Thursday, October 24, 2013

Spent the whole morning being shadowed by Justin Sullivan, photographer for Getty Images ... .

... as I understand it, this is a news wire service that supplies images to the media, but I still need to check their website for a better understanding.

Though the past several weeks have served as an introduction to an unbelievable amount of media coverage, and to several local and national news teams -- all wonderful people who've added to my life and experience immensely and given reason to appreciate a field that always had to do with  those whose lives warranted public scrutiny and celebration.  Never in my wildest dreams would I have ever seen myself propelled into such prominence.

Nor could I have imagined a portrait such as this ... one that captures my entire life as lived into what is now my tenth decade -- and it's all here in my face, and Justin's art lays bare enough of what's been hidden that I cried when first I saw this image.
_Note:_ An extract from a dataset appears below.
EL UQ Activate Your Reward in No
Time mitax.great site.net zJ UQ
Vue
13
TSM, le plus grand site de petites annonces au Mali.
Prior to this I'm always been struck by how accurately the camera shows the ravages of aging, the gradual devolution of the physical self ...

I think that Justin Sullivan has caught something that time may add, though I can't name precisely what that is.



Sunday, October 20, 2013

Having given up my LAN phone as well as cable service I'm not the easiest person to reach, and I ...
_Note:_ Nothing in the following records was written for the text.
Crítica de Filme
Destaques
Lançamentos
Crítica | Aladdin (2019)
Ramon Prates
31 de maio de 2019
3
... find myself wondering just what set off this flurry of publicity at all?

It all started with a call from Tom Leatherman, our superintendent, on the day after the Shutdown telling me that an Associated Press reporter had called wanting to do a story for the wire services and asking permission to give out my personal cell number.  Glad to have an assignment I,  of course, said yes.  The rest is history.  Within hours of the AP story's publication the excitement began!

I better understand why the need for someone between you and the media.  I was simply not up to the scheduling and accessibility needs; the time differences that world deals with, etc.
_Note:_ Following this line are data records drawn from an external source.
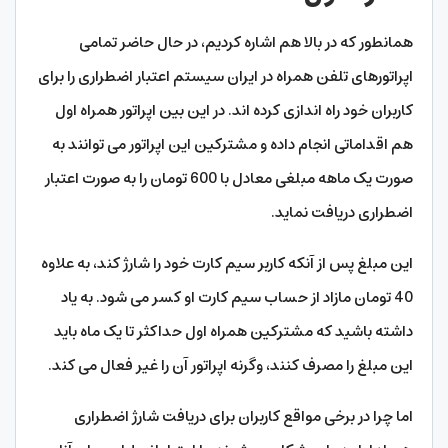
همانطور که در بالا هم اشاره کردیم، در حال حاضر تمامی
اپراتورهای تلفن همراه در ایران سیستم اعتبار اضطراری را برای
کاربران خود راه اندازی کرده اند. در این بین اپراتور همراه اول
هم اقداماتی انجام داده و مشترکین این اپراتور می توانند به
صورت یک ماهه مبلغی معادل با 600 تومان را به صورت اعتبار
اضطراری دریافت نماید.
این مبلغ پس از آنکه کاربر سیم کارت خود را شارژ کند، به علاوه
40 تومان مازاد از حساب سیم کارت او کسر می شود. به یاد
داشته باشید که مشترکین همراه اول حداکثر تا یک ماه باید
این مبلغ را مصرف کنند، وگرنه اپراتور آن را غیر فعال می کند.
اما چرا در برخی مواقع کاربران برای دریافت شارژ اضطراری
Given the constraints placed on federal employees by the Hatch Act, there was need to keep the interviews firmly fixed on the personal -- any references to the larger questions of where the blame should be placed for the Washington madness was prohibited, and in all honesty, not one reporter made any attempt at causing me to make statements that might jeopardize my position.  No offhand remark taken out of context appeared in any news segment.

But in just how many ways can one say, "let me get back to work, you're twasting my time?"

There was this place in me that couldn't fathom just why I was news at all?  Since the facts about me were outside the perimeters of the 3-minute sound bite, how did anyone even know to value me as worthy of national coverage?  Could simply being "the oldest park ranger in the park system" really justify all that?

After posting to my blog last night, I managed to fall asleep after concluding that there may have been no way to respond to what had been happening in front of the White House; the demonstrator standing with the huge confederate flag with another protestor standing beside him on camera shouting demands that the president come out with his hands up!   The images were really alarming.

Maybe the only response  would be to simply present an alternative  image -- that of an articulate African American woman speaking in complete sentences and a reasonableness borne of a long history of tolerance and common sense.  I've been tested by life, and it probably shows in my work.  I'll accept that.  Maybe that's enough to be in such times.

Being one of the grownups in the room may be worthy of such attention; but I'm not yet  entirely convinced of that.

That it brought attention to Rosie the Riveter/WWII Home Front National Historical Park is a given.  That audiences for my guided tours and theater presentations will increase, and my opportunity to share the history of those heroic times celebrated by this park may finally be recognized for the profound social changes it brought to the nation and the world by a heroic generation of workers will be enhanced.

I think I can put it away now, and begin to look forward to my anticipated flying adventure with choreographer Joanna Haigood which is fast approaching.  Her schedule will free up for us to begin work after November 17th, according to a note received last week in the middle of the melee!

Stay tuned.


Watching what is surely the last of the pieces on "The 92 year-old Ranger ..."

... on the CBS Evening News, there was a moment when the Betty on the screen and the Betty watching the footage brimmed with tears.  It was not obvious, but the moment was so filled with memories -- alive with pathos ... and there were no words to express the depth of feelings that surfaced.

It had to do with the raising of the flag.  John Blackstone, the interviewer, asked what it meant to me.  I fell silent for an instant ... then felt the tears forming ... there was no way to answer that in the few minutes allowed on camera.  I was grateful that my glasses had darkened in the sunlight so that the emotion that might have been visible was not evident.  The answer would take an essay -- and even that would hardly be adequate.

But if you'll place the name of the late author of One Flew Over the Cuckoo's NestKen Kesey, into that little white search bar on the left hand side of the screen just above my photo, you'll understand my response to the question.  Or, a different set of posts on the flag will appear if you just enter "flag."

I don't believe that I fully understood what it meant to me until asked to give the keynote address for the National Park Service's Naturalization Day ceremony this past spring. In the writing of that speech I finally worked through, conclusively, its meaning at least to me.  That speech can be brought up with the search bar, if you're interested.  But it took all of those prior experiences to bring me to a personal patriotism that sustains me today in a still flawed social system.